Saved entries:
┄┄┄┄┄┄┄┄┄┄┄┄┄┄┄┄┄┄┄┄

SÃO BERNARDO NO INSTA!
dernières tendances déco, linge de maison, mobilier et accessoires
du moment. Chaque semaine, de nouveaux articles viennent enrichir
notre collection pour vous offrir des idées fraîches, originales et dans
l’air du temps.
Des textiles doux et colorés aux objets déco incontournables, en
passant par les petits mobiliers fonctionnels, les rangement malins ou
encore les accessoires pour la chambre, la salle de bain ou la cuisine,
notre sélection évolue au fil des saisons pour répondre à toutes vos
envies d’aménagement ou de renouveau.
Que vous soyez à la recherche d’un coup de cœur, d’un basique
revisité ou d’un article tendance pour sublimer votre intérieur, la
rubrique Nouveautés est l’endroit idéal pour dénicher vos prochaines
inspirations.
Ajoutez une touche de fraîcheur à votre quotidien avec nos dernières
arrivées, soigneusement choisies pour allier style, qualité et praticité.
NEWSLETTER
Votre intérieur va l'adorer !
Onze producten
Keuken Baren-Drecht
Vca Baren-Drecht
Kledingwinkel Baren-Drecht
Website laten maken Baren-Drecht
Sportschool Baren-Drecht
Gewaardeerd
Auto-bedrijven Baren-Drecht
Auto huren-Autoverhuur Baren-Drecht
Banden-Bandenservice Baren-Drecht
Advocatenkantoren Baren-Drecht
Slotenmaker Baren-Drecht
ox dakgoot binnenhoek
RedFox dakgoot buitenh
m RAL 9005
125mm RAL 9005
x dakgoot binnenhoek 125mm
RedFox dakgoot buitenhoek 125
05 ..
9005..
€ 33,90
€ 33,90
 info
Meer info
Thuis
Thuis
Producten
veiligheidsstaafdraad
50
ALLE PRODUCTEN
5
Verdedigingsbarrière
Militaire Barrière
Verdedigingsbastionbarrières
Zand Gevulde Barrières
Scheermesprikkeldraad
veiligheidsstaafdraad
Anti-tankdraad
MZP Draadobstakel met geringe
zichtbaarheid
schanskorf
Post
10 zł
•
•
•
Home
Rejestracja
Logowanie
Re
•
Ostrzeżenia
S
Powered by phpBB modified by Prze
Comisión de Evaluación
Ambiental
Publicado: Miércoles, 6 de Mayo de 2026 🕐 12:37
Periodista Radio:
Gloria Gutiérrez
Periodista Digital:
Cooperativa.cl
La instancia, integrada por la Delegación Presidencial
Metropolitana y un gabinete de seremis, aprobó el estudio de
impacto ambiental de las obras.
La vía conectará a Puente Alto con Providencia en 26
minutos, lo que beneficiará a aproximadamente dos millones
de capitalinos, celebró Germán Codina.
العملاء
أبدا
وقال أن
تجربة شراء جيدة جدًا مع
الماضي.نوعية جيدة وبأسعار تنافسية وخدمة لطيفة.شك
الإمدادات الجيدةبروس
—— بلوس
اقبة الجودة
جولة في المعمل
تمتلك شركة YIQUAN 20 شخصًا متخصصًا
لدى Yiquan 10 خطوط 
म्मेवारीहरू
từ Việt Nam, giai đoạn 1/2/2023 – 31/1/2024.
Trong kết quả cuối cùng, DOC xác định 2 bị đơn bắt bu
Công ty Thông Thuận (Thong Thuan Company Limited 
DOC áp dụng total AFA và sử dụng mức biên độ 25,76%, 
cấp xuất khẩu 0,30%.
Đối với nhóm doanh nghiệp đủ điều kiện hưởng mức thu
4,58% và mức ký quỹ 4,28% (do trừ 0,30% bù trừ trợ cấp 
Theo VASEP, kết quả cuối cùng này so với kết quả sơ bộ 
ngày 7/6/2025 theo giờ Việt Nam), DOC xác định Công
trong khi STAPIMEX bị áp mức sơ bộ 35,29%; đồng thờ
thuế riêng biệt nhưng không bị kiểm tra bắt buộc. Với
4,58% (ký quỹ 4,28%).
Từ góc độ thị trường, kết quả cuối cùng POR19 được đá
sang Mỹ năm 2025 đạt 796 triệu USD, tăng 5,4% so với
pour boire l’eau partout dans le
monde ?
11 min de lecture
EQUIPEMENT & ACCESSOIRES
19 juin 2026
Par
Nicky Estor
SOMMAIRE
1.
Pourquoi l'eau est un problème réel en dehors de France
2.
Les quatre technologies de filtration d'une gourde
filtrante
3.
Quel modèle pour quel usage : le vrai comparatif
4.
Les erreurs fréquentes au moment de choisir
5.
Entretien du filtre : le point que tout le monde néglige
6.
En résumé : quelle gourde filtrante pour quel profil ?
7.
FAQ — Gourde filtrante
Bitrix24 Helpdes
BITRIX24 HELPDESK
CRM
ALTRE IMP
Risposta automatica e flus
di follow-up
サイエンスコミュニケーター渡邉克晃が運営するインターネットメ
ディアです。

┄┄┄┄┄┄┄┄┄┄┄┄┄┄┄┄┄┄┄┄

* [EXERCISE DIRECTIONS] Restate the records above verbatim, omitting no line.

* [RESULT OF THE TASK]
SÃO BERNARDO NO INSTA!
dernières tendances déco, linge de maison, mobilier et accessoires
du moment. Chaque semaine, de nouveaux articles viennent enrichir
notre collection pour vous offrir des idées fraîches, originales et dans
l’air du temps.
Des textiles doux et colorés aux objets déco incontournables, en
passant par les petits mobiliers fonctionnels, les rangement malins ou
encore les accessoires pour la chambre, la salle de bain ou la cuisine,
notre sélection évolue au fil des saisons pour répondre à toutes vos
envies d’aménagement ou de renouveau.
Que vous soyez à la recherche d’un coup de cœur, d’un basique
revisité ou d’un article tendance pour sublimer votre intérieur, la
rubrique Nouveautés est l’endroit idéal pour dénicher vos prochaines
inspirations.
Ajoutez une touche de fraîcheur à votre quotidien avec nos dernières
arrivées, soigneusement choisies pour allier style, qualité et praticité.
NEWSLETTER
Votre intérieur va l'adorer !
Onze producten
Keuken Baren-Drecht
Vca Baren-Drecht
Kledingwinkel Baren-Drecht
Website laten maken Baren-Drecht
Sportschool Baren-Drecht
Gewaardeerd
Auto-bedrijven Baren-Drecht
Auto huren-Autoverhuur Baren-Drecht
Banden-Bandenservice Baren-Drecht
Advocatenkantoren Baren-Drecht
Slotenmaker Baren-Drecht
ox dakgoot binnenhoek
RedFox dakgoot buitenh
m RAL 9005
125mm RAL 9005
x dakgoot binnenhoek 125mm
RedFox dakgoot buitenhoek 125
05 ..
9005..
€ 33,90
€ 33,90
 info
Meer info
Thuis
Thuis
Producten
veiligheidsstaafdraad
50
ALLE PRODUCTEN
5
Verdedigingsbarrière
Militaire Barrière
Verdedigingsbastionbarrières
Zand Gevulde Barrières
Scheermesprikkeldraad
veiligheidsstaafdraad
Anti-tankdraad
MZP Draadobstakel met geringe
zichtbaarheid
schanskorf
Post
10 zł
•
•
•
Home
Rejestracja
Logowanie
Re
•
Ostrzeżenia
S
Powered by phpBB modified by Prze
Comisión de Evaluación
Ambiental
Publicado: Miércoles, 6 de Mayo de 2026 🕐 12:37
Periodista Radio:
Gloria Gutiérrez
Periodista Digital:
Cooperativa.cl
La instancia, integrada por la Delegación Presidencial
Metropolitana y un gabinete de seremis, aprobó el estudio de
impacto ambiental de las obras.
La vía conectará a Puente Alto con Providencia en 26
minutos, lo que beneficiará a aproximadamente dos millones
de capitalinos, celebró Germán Codina.
العملاء
أبدا
وقال أن
تجربة شراء جيدة جدًا مع
الماضي.نوعية جيدة وبأسعار تنافسية وخدمة لطيفة.شك
الإمدادات الجيدةبروس
—— بلوس
اقبة الجودة
جولة في المعمل
تمتلك شركة YIQUAN 20 شخصًا متخصصًا
لدى Yiquan 10 خطوط 
म्मेवारीहरू
từ Việt Nam, giai đoạn 1/2/2023 – 31/1/2024.
Trong kết quả cuối cùng, DOC xác định 2 bị đơn bắt bu
Công ty Thông Thuận (Thong Thuan Company Limited 
DOC áp dụng total AFA và sử dụng mức biên độ 25,76%, 
cấp xuất khẩu 0,30%.
Đối với nhóm doanh nghiệp đủ điều kiện hưởng mức thu
4,58% và mức ký quỹ 4,28% (do trừ 0,30% bù trừ trợ cấp 
Theo VASEP, kết quả cuối cùng này so với kết quả sơ bộ 
ngày 7/6/2025 theo giờ Việt Nam), DOC xác định Công
trong khi STAPIMEX bị áp mức sơ bộ 35,29%; đồng thờ
thuế riêng biệt nhưng không bị kiểm tra bắt buộc. Với
4,58% (ký quỹ 4,28%).
Từ góc độ thị trường, kết quả cuối cùng POR19 được đá
sang Mỹ năm 2025 đạt 796 triệu USD, tăng 5,4% so với
pour boire l’eau partout dans le
monde ?
11 min de lecture
EQUIPEMENT & ACCESSOIRES
19 juin 2026
Par
Nicky Estor
SOMMAIRE
1.
Pourquoi l'eau est un problème réel en dehors de France
2.
Les quatre technologies de filtration d'une gourde
filtrante
3.
Quel modèle pour quel usage : le vrai comparatif
4.
Les erreurs fréquentes au moment de choisir
5.
Entretien du filtre : le point que tout le monde néglige
6.
En résumé : quelle gourde filtrante pour quel profil ?
7.
FAQ — Gourde filtrante
Bitrix24 Helpdes
BITRIX24 HELPDESK
CRM
ALTRE IMP
Risposta automatica e flus
di follow-up
サイエンスコミュニケーター渡邉克晃が運営するインターネットメ
ディアです。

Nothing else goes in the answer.